Par sa taille, celui-ci dispose effectivement du pouvoir de fixer les prix. Ce pouvoir est lié à la taille des marchés qu'il détient ou auquel il a accès. Pour un producteur agricole, avoir un produit référencé dans une chaîne d'hypermarché est un graal. C'est la garantie d'un revenu régulier. Donc... il vaut mieux, au moins en apparence, vendre à bas prix à une centrale qu'à un prix plus élevé à une série de petits acheteurs. Dans cet arbitrage global, le producteur échange sa marge de profit contre un confort de vie et contre son extrême spécialisation dans le métier agricole. Il renonce définitivement au métier de vendeur.  

Fortes de cet avantage lié à leur taille, les centrales d'achat possédées par la grande distribution peuvent imposer des conditions de vente qui leur sont très favorables, et qui sont très défavorables aux producteurs. On nuancera toutefois le point de vue en comparant Amazon et Carrefour. Manifestement, le temps des hypermarchés omnipotents est révolu et, progressivement, le modèle s'épuise. 

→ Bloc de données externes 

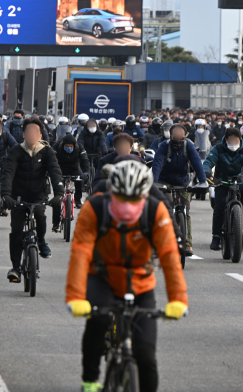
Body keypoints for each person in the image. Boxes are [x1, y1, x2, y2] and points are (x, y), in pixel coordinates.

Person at [65, 160, 188, 392]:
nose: (128, 204)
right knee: (97, 322)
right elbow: (80, 253)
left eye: (135, 198)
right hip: (102, 277)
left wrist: (178, 300)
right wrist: (76, 297)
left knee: (146, 357)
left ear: (145, 194)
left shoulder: (155, 210)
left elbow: (169, 256)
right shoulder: (95, 208)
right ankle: (90, 381)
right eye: (122, 197)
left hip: (141, 283)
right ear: (111, 191)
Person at [1, 118, 64, 280]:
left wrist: (59, 194)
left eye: (35, 132)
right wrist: (6, 195)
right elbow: (8, 173)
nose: (31, 134)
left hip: (38, 194)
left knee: (41, 216)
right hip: (18, 196)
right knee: (16, 231)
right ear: (23, 134)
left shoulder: (47, 151)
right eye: (28, 132)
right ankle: (15, 267)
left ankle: (41, 241)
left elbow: (55, 172)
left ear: (39, 134)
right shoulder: (16, 151)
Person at [203, 127, 243, 250]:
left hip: (239, 179)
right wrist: (207, 174)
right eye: (231, 140)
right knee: (219, 206)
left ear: (239, 140)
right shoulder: (218, 149)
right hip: (222, 180)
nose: (233, 143)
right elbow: (208, 162)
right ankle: (216, 236)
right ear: (226, 140)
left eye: (236, 140)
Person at [151, 124, 208, 256]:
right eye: (175, 132)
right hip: (165, 182)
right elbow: (157, 163)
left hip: (183, 183)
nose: (177, 134)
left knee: (186, 212)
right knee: (165, 209)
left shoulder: (189, 146)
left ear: (184, 135)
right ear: (171, 134)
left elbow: (197, 163)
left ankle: (187, 243)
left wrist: (203, 181)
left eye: (180, 132)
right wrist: (154, 181)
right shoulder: (164, 146)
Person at [53, 134, 90, 212]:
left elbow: (85, 160)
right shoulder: (57, 146)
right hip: (60, 168)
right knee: (58, 188)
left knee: (79, 180)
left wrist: (86, 172)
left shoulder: (79, 147)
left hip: (74, 167)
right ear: (63, 144)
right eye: (67, 146)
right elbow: (51, 160)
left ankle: (77, 200)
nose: (69, 148)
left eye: (71, 146)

Les propositions formulées par le gouvernement tendent à soigner les symptômes d'un rapport de force apparemment déséquilibré. Comment agir sur les causes 

Jean-Marc Boussard : A vrai dire, c’est assez difficile, car il faut ici lutter contre la « loi du marché ». Quand c’est techniquement possible (il ne faut pas que le produit soit trop périssable), la meilleure formule consiste à supprimer le marché, l’Etat se portant acquéreur de toute quantité proposée à un prix fixé. C’est la méthode qui a été employée en France de 1945 à 1992 pour les denrées alimentaires de base (céréales, lait, vin, etc...). Elle donne beaucoup d’encouragement aux agriculteurs pour produire efficacement, et c’est elle qui a permis la rapide reconstruction de l’agriculture en Europe après la guerre. Elle a cependant l’inconvénient de donner trop d’encouragements aux producteurs, ce qui conduit aux « excédents » de triste mémoire. C’est pourquoi on a jeté le bébé avec l’eau du bain, et laissé le marché décider de tout. Il est probable qu’il eut été possible à moindre frais de corriger les défauts des prix garantis, ce qui nous aurait évité les drames actuels. 

Éric Verhaeghe : ​Il me semble que le contexte de l'arbitrage va progressivement évoluer. L'arrivée du numérique ne peut que modifier les termes de l'échange. On voit bien, avec les applications dites de circuit court, que l'intermédiation des supermarchés ou des hypermarchés n'est plus obligatoire, pas plus que celle des coopératives. J'ai un exemple en tête, celui de la production de vin en Savoie. Beaucoup de producteurs se contentent d'apporter leurs raisins à une coopérative et se satisfont d'un vin de mauvaise qualité mais aux revenus garantis par une coopérative qui écoule sa production durant les mois d'hiver, dans les stations de ski. Rares sont les producteurs qui font le choix d'une production de qualité, dans la propriété. Celle-ci suppose en effet un effort de commercialisation. L'arrivée d'applications et de vente en ligne directe simplifie fortement cette vente directe et permettra aux producteurs de désintermédier les marchés. 

On voit ici que la révolution numérique est un facteur de changement beaucoup plus efficace que la réglementation.